Usually in math we talk about a statement being "independent", which means that it is compatible with the axioms for it to be true as well as false.
If p=np were indeed independent, we could make it an axiom. Then we could do a complete search for a polynomial algorithm for 3sat, and we would be guaranteed to succeed.
Since computing is somewhat a model of the physical world, something like this would surprise me. It seems like computing being modeled on the physical world, the model must contain the answer to the question. But who knows.
If P=NP is independent, then we already know that a complete search for a polynomial algorithm for 3SAT will fail (because if there were such an algorithm it would prove P=NP, so it wouldn't be independent). Adding P=NP as an axiom doesn't change this; instead it effectively augments the system with certain "nonstandard" natural numbers (which are larger than any concretely describable term but "look" like regular natural numbers from within the system), and this mythical polynomial algorithm for 3SAT will have nonstandard length (meaning for pratical purposes that it is infinitely long).
> If P=NP is independent, then we already know that a complete search for a polynomial algorithm for 3SAT will fail
A search for a provably polynomial algorithm will fail, but that doesn't mean that an unprovably polynomial time algorithm couldn't exist.
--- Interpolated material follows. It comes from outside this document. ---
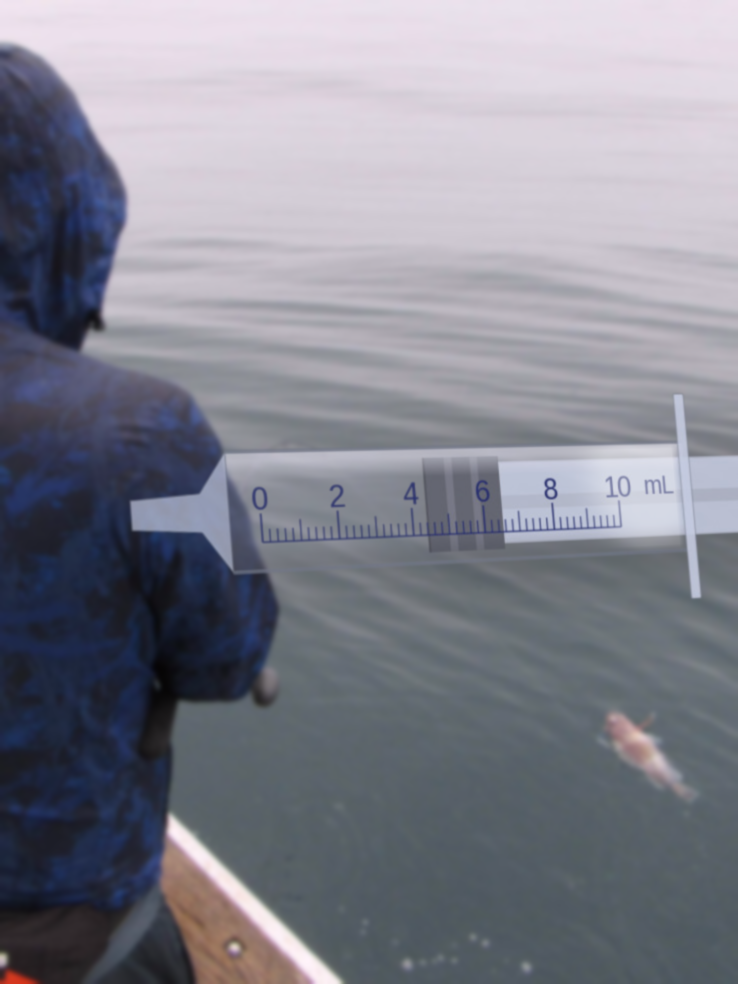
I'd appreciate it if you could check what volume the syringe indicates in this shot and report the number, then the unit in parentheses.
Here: 4.4 (mL)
We might come up with strong arguments for why a particular algorithm would be polynomial in practice. Still, I'd say "independent but false" is more likely than "independent but true."
p=np is a well-posed question, so clearly it must have an answer. We can't just make it an axiom.
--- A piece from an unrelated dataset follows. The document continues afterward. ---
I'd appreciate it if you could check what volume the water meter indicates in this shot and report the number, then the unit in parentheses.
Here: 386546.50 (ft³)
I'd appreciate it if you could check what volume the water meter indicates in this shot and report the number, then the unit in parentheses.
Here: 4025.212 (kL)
However, the thought occurred to me that perhaps p=np could reduce to some undecidable problem (in the halting problem-sense). In that case, solving p=np would be impossible. But we could prove that it's impossible, and the issue would be resolved.
I'm not sure whether this scenario makes any sense. That's why I asked the question.
Just because a question is well-posed doesn't mean it must be provable or disprovable. Consistency of ZFC is also a perfectly well-posed question with a finite answer (if one exists), but we know it is impossible to prove regardless. I don't think we can exclude independence as an option for any currently open question without actually proving or disproving it. (Of course, most mathematicians don't really think that P=NP will turn out to be independent, any more than the Riemann hypothesis or Goldbach's conjecture, but we don't know for sure.)
I'm trying to wrap my head around how P=NP could not have an answer, and I am not having much success. It could be that I am not educated enough to understand.
Notwithstanding that, I don't see how any of this relates to my original question.
You're misunderstanding something. P=NP is about whether two sets are equal. If it's "undecidable" or "independent", then ZFC is consistent with either P=NP or P \neq NP.
Independent doesn't sound like the same thing as undecidable.
Given a program P, it is undecidable whether that program will halt. There is an answer: P either halts or it doesn't. There is just no way to find out (in general).
Yes, 'undecidable' is used for a similar class of mathematical problems. For example, the continuum hypothesis - another question about an equality of sets - is undecidable in ZFC. This notion is strongly related to undecidability on Turing machines (possibly equivalent, depending on how you look at it).
They are intimately related. If you look at how Gödel's incompleteness theorem is stated, the existence of "effective procedures" (I.e. Computable functions) figures in intimately.
Scott Aaronson is probably one of the best at explaining theoretical computer science, if you're interested in these topics you should follow his blog.